Using a salt substitute consisting of 75 percent sodium chloride and 25 percent potassium chloride can safely reduce the risk of stroke recurrence and death, according to data from the Salt Substitute and Stroke Study (SSaSS) from China.
SSaSS included 15,249 stroke survivors (mean age 64.1 years, 45.9 percent female). These participants were randomly assigned to use either a salt substitute (n=7,703) or regular salt (n=7,546).
The primary outcome was recurrent stroke, defined as any acute disturbance of focal neurologic function leading to death or symptoms lasting more than 24 hours. Mortality from any cause was the secondary outcome, and clinical hyperkalemia was the key safety outcome.
Over a median follow-up of 61.2 months, a total of 2,735 recurrent stroke events (of which 691 were fatal) and 3,242 deaths were documented. Systolic blood pressure decreased by a mean of 2.05 mm Hg (95 percent confidence interval CI, −3.03 to −1.08) from baseline.
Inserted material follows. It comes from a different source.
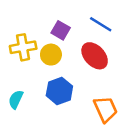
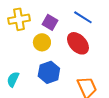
yellow cross: (23, 47) -> (19, 19), moved

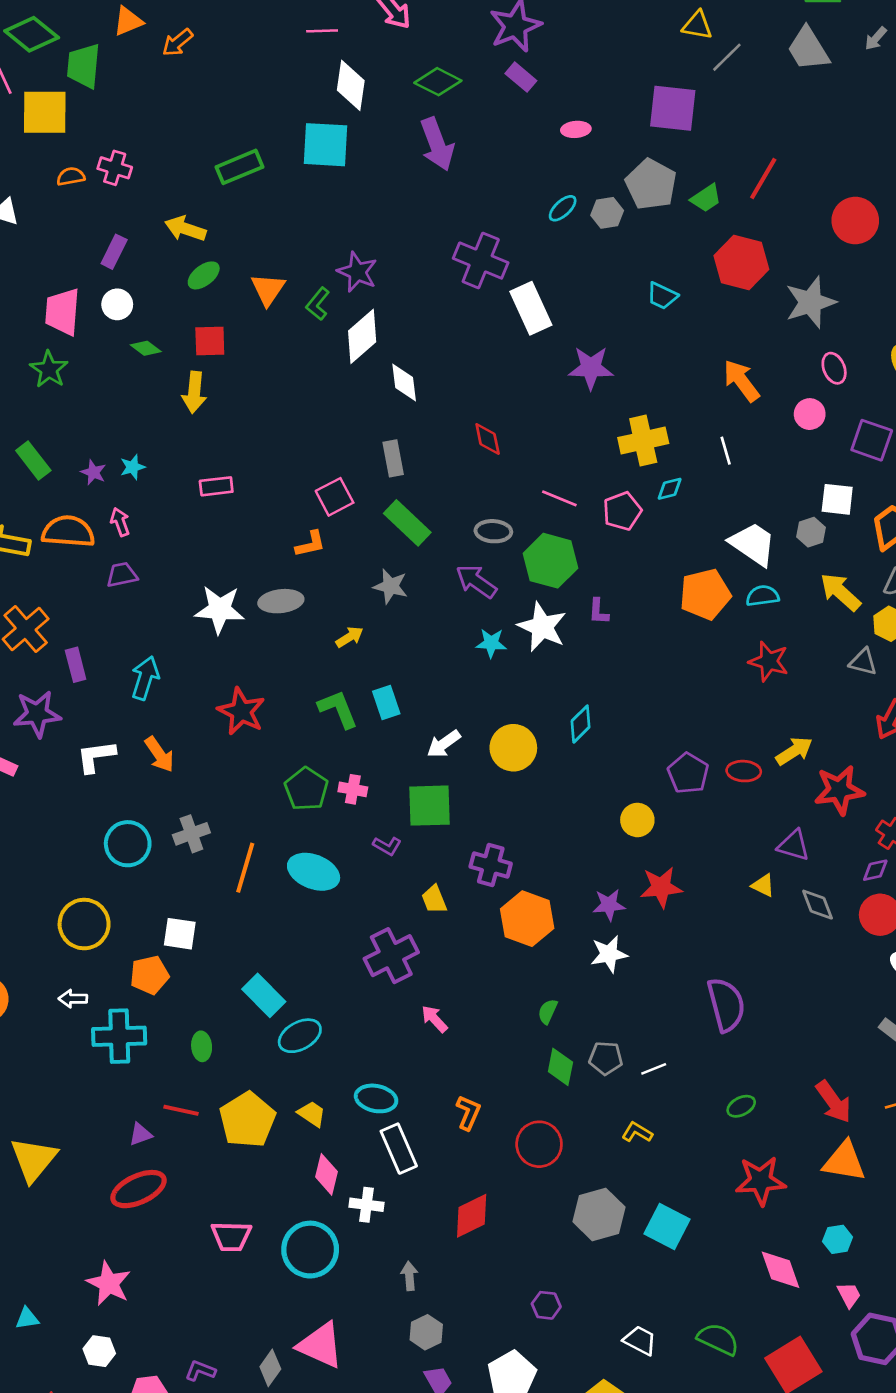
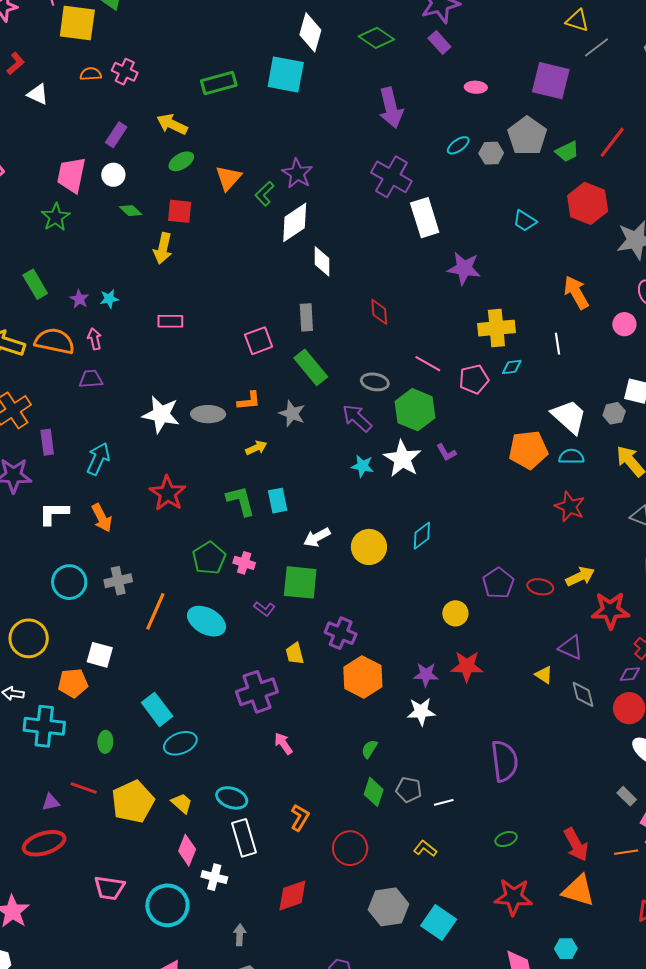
purple arrow: (437, 144) -> (391, 108), moved
orange L-shape: (310, 544) -> (249, 401), moved
purple L-shape: (599, 611) -> (446, 452), turned -40

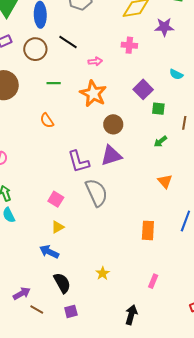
Compared with regular salt, salt substitute use was associated with a significantly reduced recurrent stroke events (rate ratio [RR], 0.86, 95 percent CI, 0.77–0.95; p=0.005). Of note, the protective benefit of salt substitute was more pronounced for haemorrhagic stroke, with a relative reduction of 30 percent (p=0.002).
Death rates were also significantly lower with salt substitute vs regular salt (RR, 0.88, 95 percent CI, 0.82–0.96; p=0.003), with larger effects noted for stroke-related deaths (relative reduction of 21 percent; p=0.01).
The incidence of hyperkalemia was similar between the salt substitute and regular salt interventions (RR, 1.01, 95 percent CI, 0.74–1.38; p=0.96).